Для чего и как я написал «Ленинград»

Осенью 2009, оказавшись на весь семестр в качестве приглашённого
профессора в Университете им. Карнеги и Меллона в г. Питтсбурге
(США), я довольно неожиданно для себя написал повествование о
ленинградской блокаде, жанр которого затруднился бы определить
точно, и потому, за неимением лучшего, обозначил как «повесть»,
т. е. рассказ о событиях в изначальном значении слова.

Именно такой смысл вложен в название «Повести временных лет».

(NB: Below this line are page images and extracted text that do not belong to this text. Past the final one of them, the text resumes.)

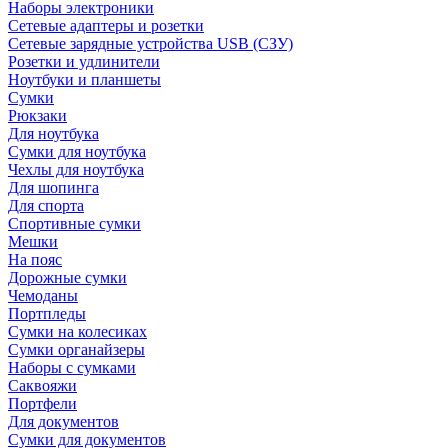
Наборы электроники
Сетевые адаптеры и розетки
Сетевые зарядные устройства USB (СЗУ)
Розетки и удлинители
Ноутбуки и планшеты
Сумки
Рюкзаки
Для ноутбука
Сумки для ноутбука
Чехлы для ноутбука
Для шопинга
Для спорта
Спортивные сумки
Мешки
На пояс
Дорожные сумки
Чемоданы
Портпледы
Сумки на колесиках
Сумки органайзеры
Наборы с сумками
Саквояжи
Портфели
Для документов
Сумки для документов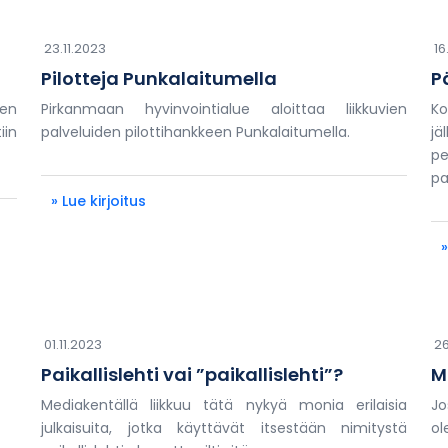
23.11.2023
16
Pilotteja Punkalaitumella
P
ten
Pirkanmaan hyvinvointialue aloittaa liikkuvien
Ko
in
palveluiden pilottihankkeen Punkalaitumella.
j
pe
pa
» Lue kirjoitus
»
01.11.2023
26
Paikallislehti vai ”paikallislehti”?
M
Mediakentällä liikkuu tätä nykyä monia erilaisia
Jo
julkaisuita, jotka käyttävät itsestään nimitystä
ol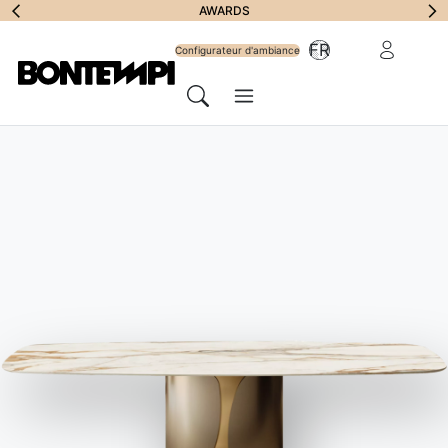
S'abonner à la
AWARDS
Zone Réserv
FR
lettre
Configurateur d'ambiance
Menu
d'information
Chercher
JOURNAL
//
PROPOSITIONS BONTEMPI
Meubler un salon avec une
cheminée
: toute la chaleur de l'élégance
31 janvier 2023
Le salon est le cœur de la maison, car il s'agit de la pièce
dédiée à l'
accueil
, la
détente
, les
rencontres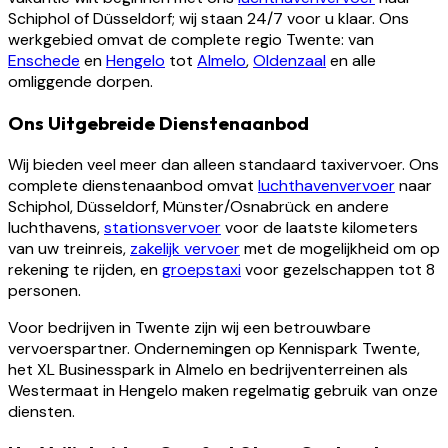
Schiphol of Düsseldorf; wij staan 24/7 voor u klaar. Ons
werkgebied omvat de complete regio Twente: van
Enschede
en
Hengelo
tot
Almelo
,
Oldenzaal
en alle
omliggende dorpen.
Ons Uitgebreide Dienstenaanbod
Wij bieden veel meer dan alleen standaard taxivervoer. Ons
complete dienstenaanbod omvat
luchthavenvervoer
naar
Schiphol, Düsseldorf, Münster/Osnabrück en andere
luchthavens,
stationsvervoer
voor de laatste kilometers
van uw treinreis,
zakelijk vervoer
met de mogelijkheid om op
rekening te rijden, en
groepstaxi
voor gezelschappen tot 8
personen.
Voor bedrijven in Twente zijn wij een betrouwbare
vervoerspartner. Ondernemingen op Kennispark Twente,
het XL Businesspark in Almelo en bedrijventerreinen als
Westermaat in Hengelo maken regelmatig gebruik van onze
diensten.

Озаглавил же я свою «повесть» по времени и месту действия – «Ленинград».
Ведь Андрей Белый тоже когда-то назвал свой главный экспериментальный
и историософский роман не «Отец и сын», не «Аблеуховы», а именно
«Петербург».

Но почему всё-таки «Ленинград»?

Петербург, каким его знал Белый, каким его запомнили выросшие
в этом городе в начале XX века, к середине столетия перестал существовать,
заместившись чем-то совершенно новым, хотя и хранящим черты странного,
искажённого родства с прежним городом, и даже в нынешнем, послеленинградском
своём существовании в качестве «Новопетербурга», не утратившем
этих искажений; а, значит, честнее говорить именно о Ленинграде
– как об особой трансформации петербургского, до сих пор не полностью
отрефлексированной и даже отчасти замазываемой (чисто фасадно,
разумеется) обратным переименованием места в град Св. Петра и
попытками психологически цензурировать советский опыт, как если
бы опыта такого не было вовсе.

Но и цензурируемый, опыт сидит в нас, в нашем языке и мышлении.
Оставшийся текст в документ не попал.